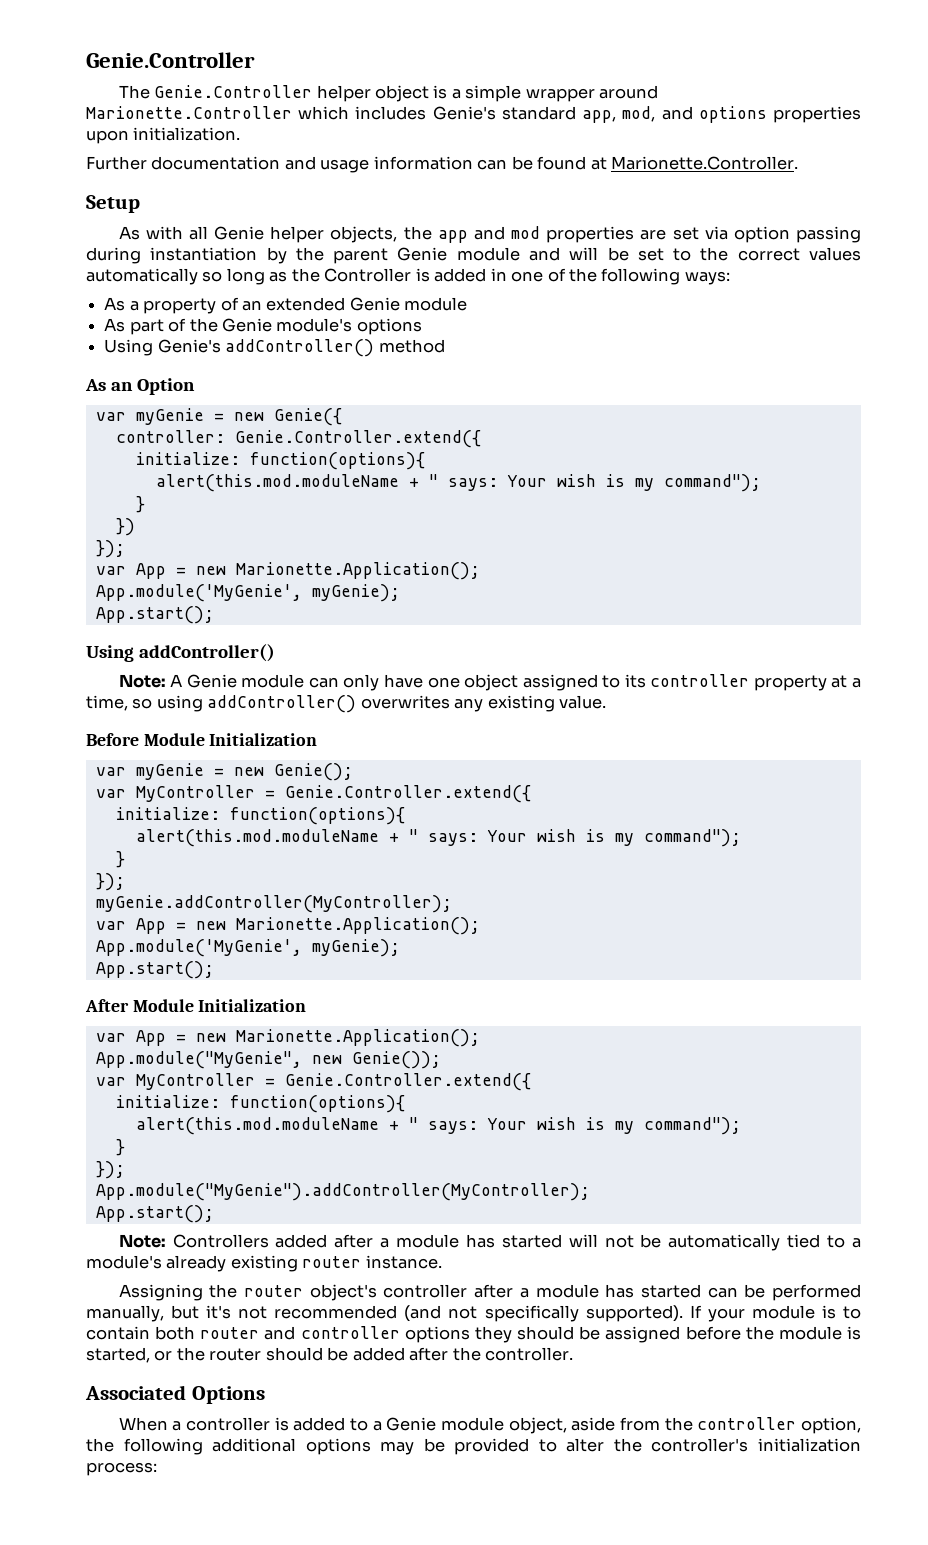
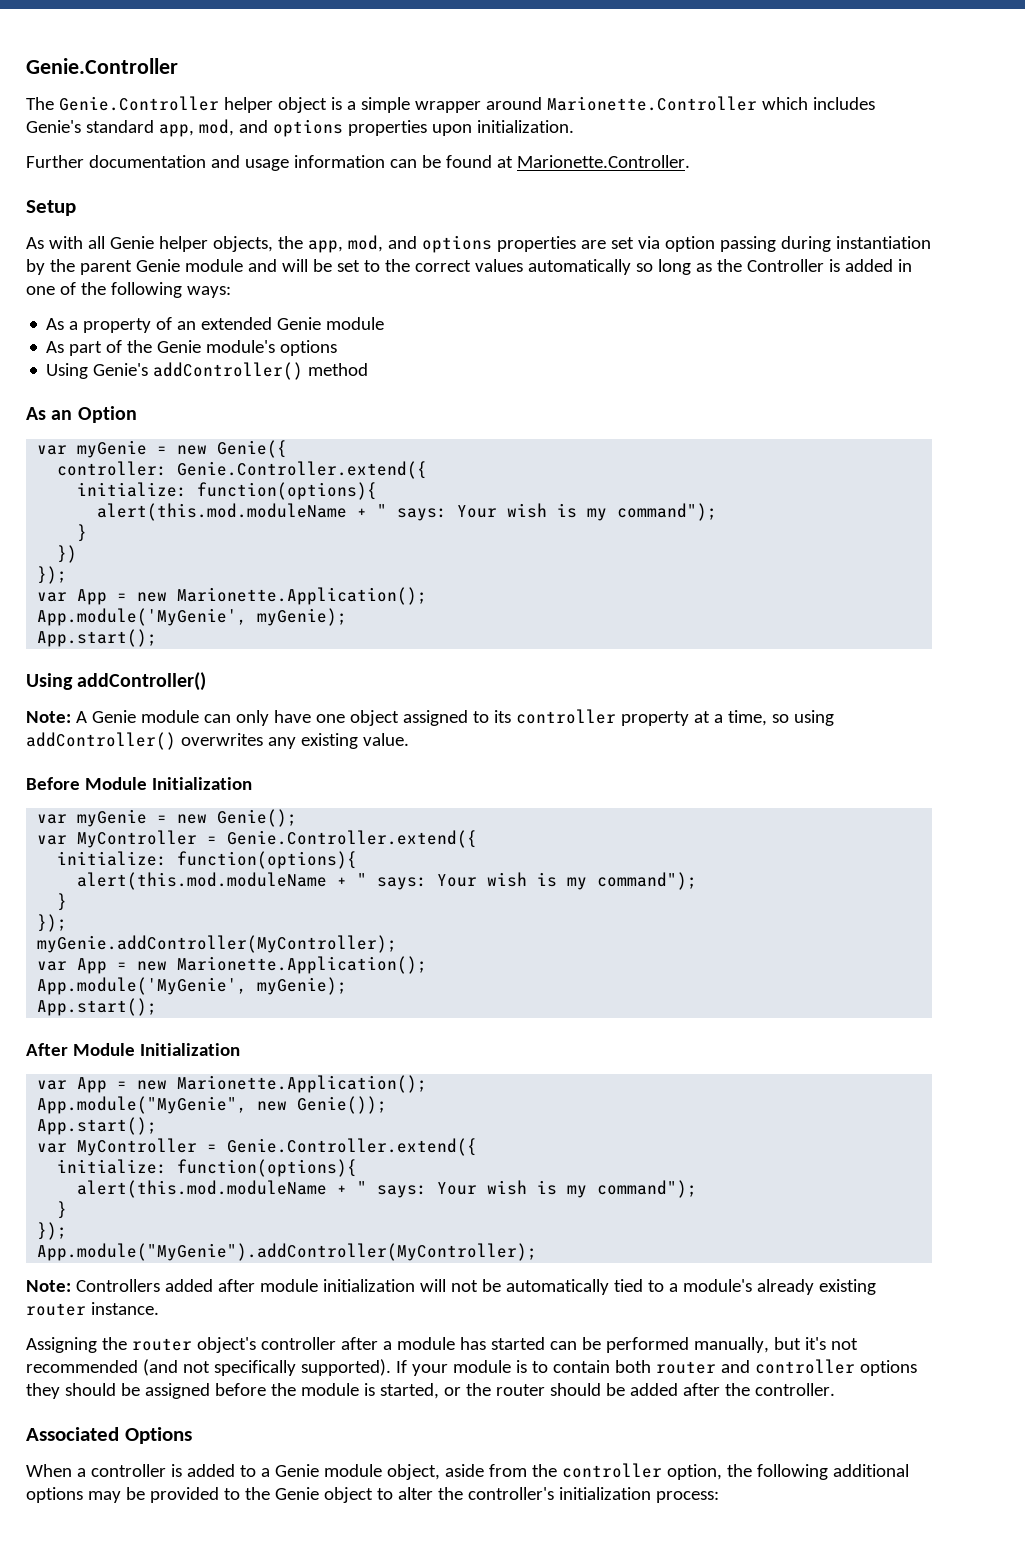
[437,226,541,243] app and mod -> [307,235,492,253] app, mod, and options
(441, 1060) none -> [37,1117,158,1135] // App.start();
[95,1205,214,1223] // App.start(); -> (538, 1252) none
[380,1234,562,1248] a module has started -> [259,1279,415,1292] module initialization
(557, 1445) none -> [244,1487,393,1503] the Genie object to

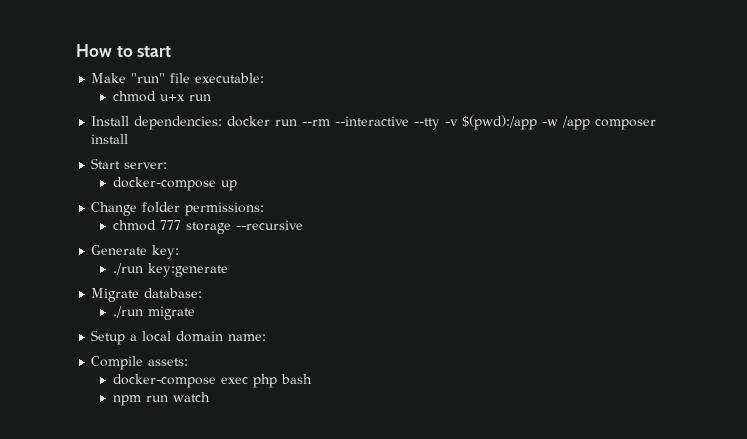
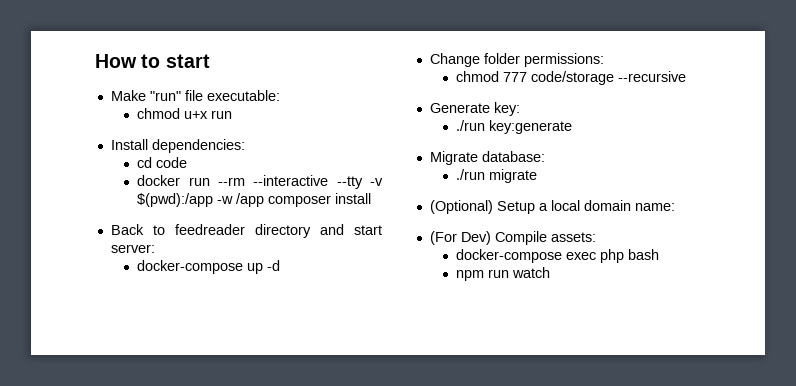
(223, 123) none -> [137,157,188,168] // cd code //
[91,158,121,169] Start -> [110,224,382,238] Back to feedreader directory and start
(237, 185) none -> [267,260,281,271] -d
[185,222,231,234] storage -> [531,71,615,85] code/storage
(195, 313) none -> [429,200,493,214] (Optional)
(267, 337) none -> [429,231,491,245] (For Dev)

Exercise requirements: The expected answer is the full listing above, transcribed exactly and without pictures.

Solved exercise:
[437,226,541,243] app and mod -> [307,235,492,253] app, mod, and options
(441, 1060) none -> [37,1117,158,1135] // App.start();
[95,1205,214,1223] // App.start(); -> (538, 1252) none
[380,1234,562,1248] a module has started -> [259,1279,415,1292] module initialization
(557, 1445) none -> [244,1487,393,1503] the Genie object to

(223, 123) none -> [137,157,188,168] // cd code //
[91,158,121,169] Start -> [110,224,382,238] Back to feedreader directory and start
(237, 185) none -> [267,260,281,271] -d
[185,222,231,234] storage -> [531,71,615,85] code/storage
(195, 313) none -> [429,200,493,214] (Optional)
(267, 337) none -> [429,231,491,245] (For Dev)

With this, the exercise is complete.